Tuesday, January 09, 2007

The Heroic Pundit

Greg writes:

Here's a possible answer, and it's something you see again and again in today's pundits. It's not enough for them to be getting six-figure salaries to spout their opinions; to be feted at cocktail parties; invited on TV chat shows; sucked up to by star-struck underlings; and constantly told by colleagues how incisive and witty their latest effort was. No, they also need to feel that they are brave and heroic in holding their opinions, too.

To look into the mirror and see a brave and heroic pundit staring back, of course, you need to flatter yourself into believing that you're challenging entrenched ideas and the people who hold them in some way, even if you aren't. This impression can be created in several ways. One is to simply dream up a whole class of people, claim they hold "extreme" opinions based on nothing at all, and set yourself up as a lonely warrior against them -- preferably while standing shoulder to shoulder with other lonely heroes of moderation like John McCain and Joe Lieberman.

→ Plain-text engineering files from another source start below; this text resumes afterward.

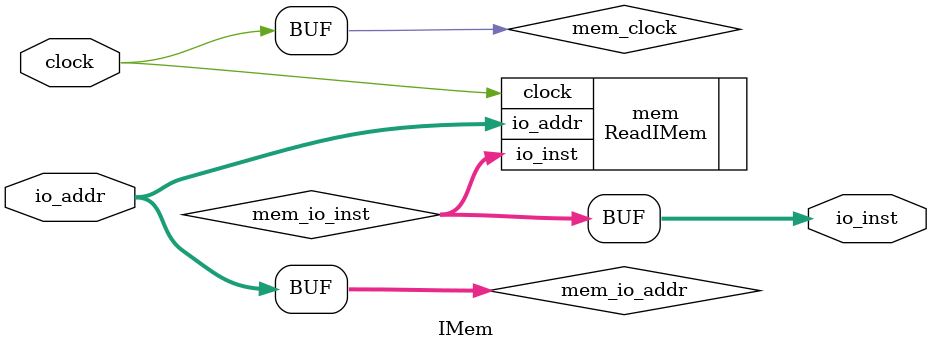
<source format=v>
module IMem(
  input         clock,
  input  [31:0] io_addr,
  output [31:0] io_inst
);
  wire  mem_clock; // @[IMem.scala 21:21]
  wire [31:0] mem_io_addr; // @[IMem.scala 21:21]
  wire [31:0] mem_io_inst; // @[IMem.scala 21:21]
  ReadIMem mem ( // @[IMem.scala 21:21]
    .clock(mem_clock),
    .io_addr(mem_io_addr),
    .io_inst(mem_io_inst)
  );
  assign io_inst = mem_io_inst; // @[IMem.scala 23:12]
  assign mem_clock = clock;
  assign mem_io_addr = io_addr; // @[IMem.scala 23:12]
endmodule

</source>
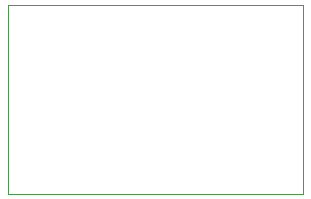
<source format=gm1>
%TF.GenerationSoftware,KiCad,Pcbnew,(6.0.4-0)*%
%TF.CreationDate,2022-04-26T17:29:11+08:00*%
%TF.ProjectId,usb-ttl,7573622d-7474-46c2-9e6b-696361645f70,rev?*%
%TF.SameCoordinates,Original*%
%TF.FileFunction,Profile,NP*%
%FSLAX46Y46*%
G04 Gerber Fmt 4.6, Leading zero omitted, Abs format (unit mm)*
G04 Created by KiCad (PCBNEW (6.0.4-0)) date 2022-04-26 17:29:11*
%MOMM*%
%LPD*%
G01*
G04 APERTURE LIST*
%TA.AperFunction,Profile*%
%ADD10C,0.100000*%
%TD*%
G04 APERTURE END LIST*
D10*
X185000000Y-100000000D02*
X185000000Y-84000000D01*
X160000000Y-100000000D02*
X185000000Y-100000000D01*
X160000000Y-84000000D02*
X160000000Y-100000000D01*
X185000000Y-84000000D02*
X160000000Y-84000000D01*
M02*

</source>
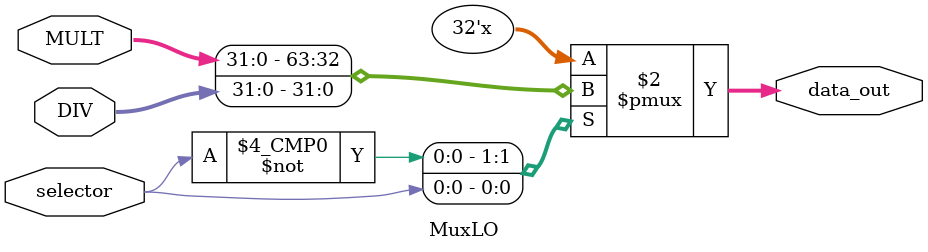
<source format=v>
module MuxLO(
    input wire selector,
    input wire [31:0] MULT,
    input wire [31:0] DIV,
    output reg [31:0] data_out
);

always @(*) begin
	case(selector)
		1'd0: data_out = MULT;
		1'd1: data_out = DIV;
	endcase
end

endmodule
</source>
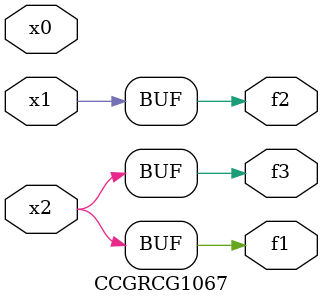
<source format=v>
module CCGRCG1067(
	input x0, x1, x2,
	output f1, f2, f3
);
	assign f1 = x2;
	assign f2 = x1;
	assign f3 = x2;
endmodule

</source>
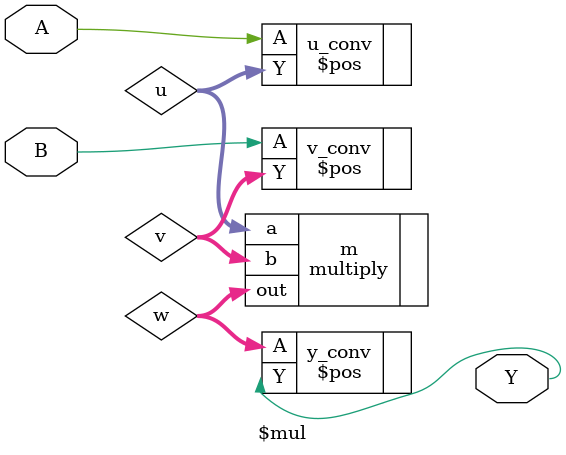
<source format=v>
module \$mul (A, B, Y);

    parameter A_SIGNED = 0;
    parameter B_SIGNED = 0;
    parameter A_WIDTH = 1;
    parameter B_WIDTH = 1;
    parameter Y_WIDTH = 1;

    localparam  MULTIPLIER = A_WIDTH <= 9 && B_WIDTH <= 9 ? 9
                            : A_WIDTH <= 18 && B_WIDTH <= 18 ? 18
                            : A_WIDTH <= 36 && B_WIDTH <= 36 ? 36
                            : 1;

    input [A_WIDTH-1:0] A;
    input [B_WIDTH-1:0] B;
    output [Y_WIDTH-1:0] Y;

    // give up if signed, or width is larger than 36
    wire _TECHMAP_FAIL_ = A_SIGNED || B_SIGNED || A_WIDTH > 36 || B_WIDTH > 36;

    wire [MULTIPLIER-1:0]   u, v;
    wire [2*MULTIPLIER-1:0] w;

    \$pos #(.A_SIGNED(0), .A_WIDTH(A_WIDTH), .Y_WIDTH(MULTIPLIER))      u_conv (.A(A), .Y(u));
    \$pos #(.A_SIGNED(0), .A_WIDTH(B_WIDTH), .Y_WIDTH(MULTIPLIER))      v_conv (.A(B), .Y(v));
    \$pos #(.A_SIGNED(0), .A_WIDTH(2*MULTIPLIER), .Y_WIDTH(Y_WIDTH))    y_conv (.A(w), .Y(Y));

    multiply #(.WIDTH(MULTIPLIER)) m (.a(u),.b(v),.out(w));

endmodule

</source>
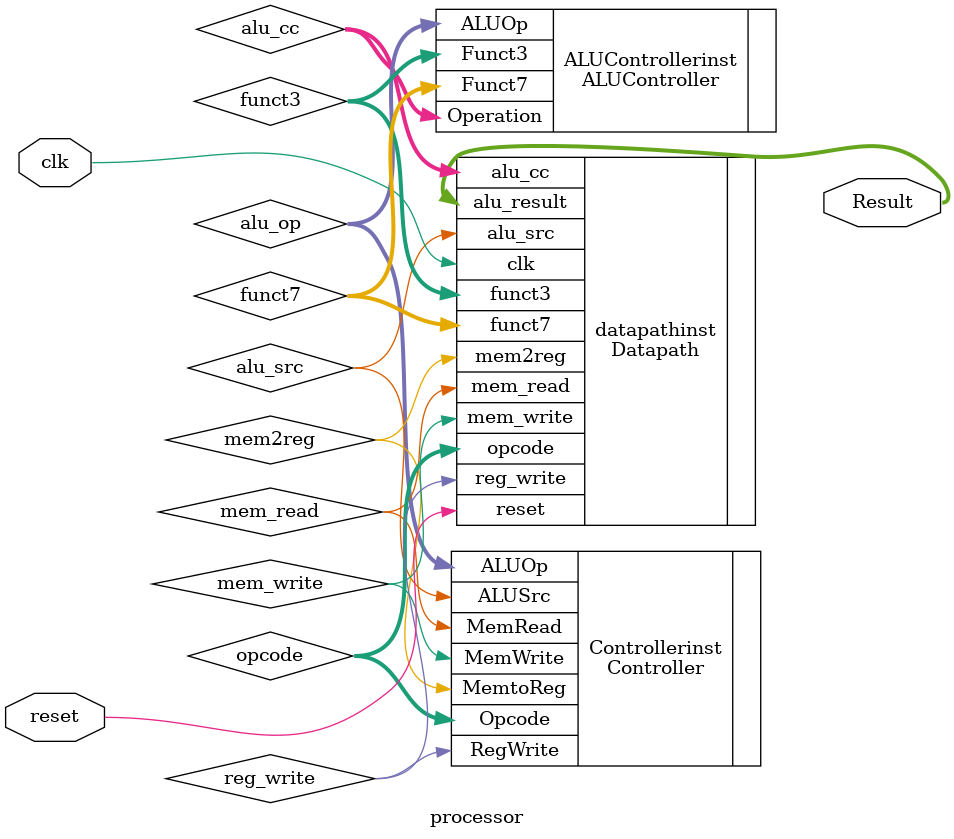
<source format=v>
`timescale 1ns / 1ps

module processor (
    input clk, reset,
    output [31:0] Result   //Shown inputs and outputs in the diagram
);

// Internal wires from the diagram given in manual
wire [6:0] opcode;
wire [6:0] funct7;
wire [2:0] funct3;
wire [3:0] alu_cc;
wire [1:0] alu_op;
wire mem2reg;
wire mem_write;
wire mem_read; 
wire alu_src;
wire reg_write;

// Instantiate Controller to the module
Controller Controllerinst (
    .Opcode(opcode),
    .ALUSrc(alu_src),
    .MemtoReg(mem2reg),
    .RegWrite(reg_write),
    .MemRead(mem_read),
    .MemWrite(mem_write),
    .ALUOp(alu_op)
);

// Instantiate ALUController to the module
ALUController ALUControllerinst (
    .ALUOp(alu_op),
    .Funct7(funct7),
    .Funct3(funct3),
    .Operation(alu_cc)
);

// Instantiate Datapath to the module
Datapath datapathinst (
    .clk(clk),
    .reset(reset),
    .reg_write(reg_write),
    .mem2reg(mem2reg),
    .alu_src(alu_src),
    .mem_write(mem_write),
    .mem_read(mem_read),
    .alu_cc(alu_cc),
    .opcode(opcode),
    .funct7(funct7),
    .funct3(funct3),
    .alu_result(Result)
);

endmodule // processor

</source>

That's David Broder's preferred approach. Another way is to dream up a whole series of nefarious but nonexistent motives driving colleagues' opinions, so that you can deprive those colleagues of credit for those opinions, and position yourself as, again, braver and more heroic than they are -- even though you agree with them. That is Klein's approach -- and I submit that at bottom it's all about vanity.

Klein issued a challenge in his post that has already been deftly parried by Boo Man. So here's a challenge for Klein: Back up your arguments with facts and evidence. Produce one example of someone whose comments betray the fact that they're tacitly rooting for American failure. Quote this person. Explain why this person's quotes should be interpreted that way. If you manage to get that far, then maybe consider finding a second example, and even a third. That doesn't sound all that hard, does it?


Of course Klein had a chance to be truly heroic back in the Fall of '02 and Spring of '03. He could've used his prominent soapbox to be one of the few major pundits to stand against the war. While he claims now to have been opposed to it, his public record doesn't really reflect that. Sure he had some misgivings and made the shockingly bold suggestion that Al Gore may not be entirely insane, but he didn't really come out against the war.

There were few heroes with access our mainstream media then and Klein missed his chance to be one.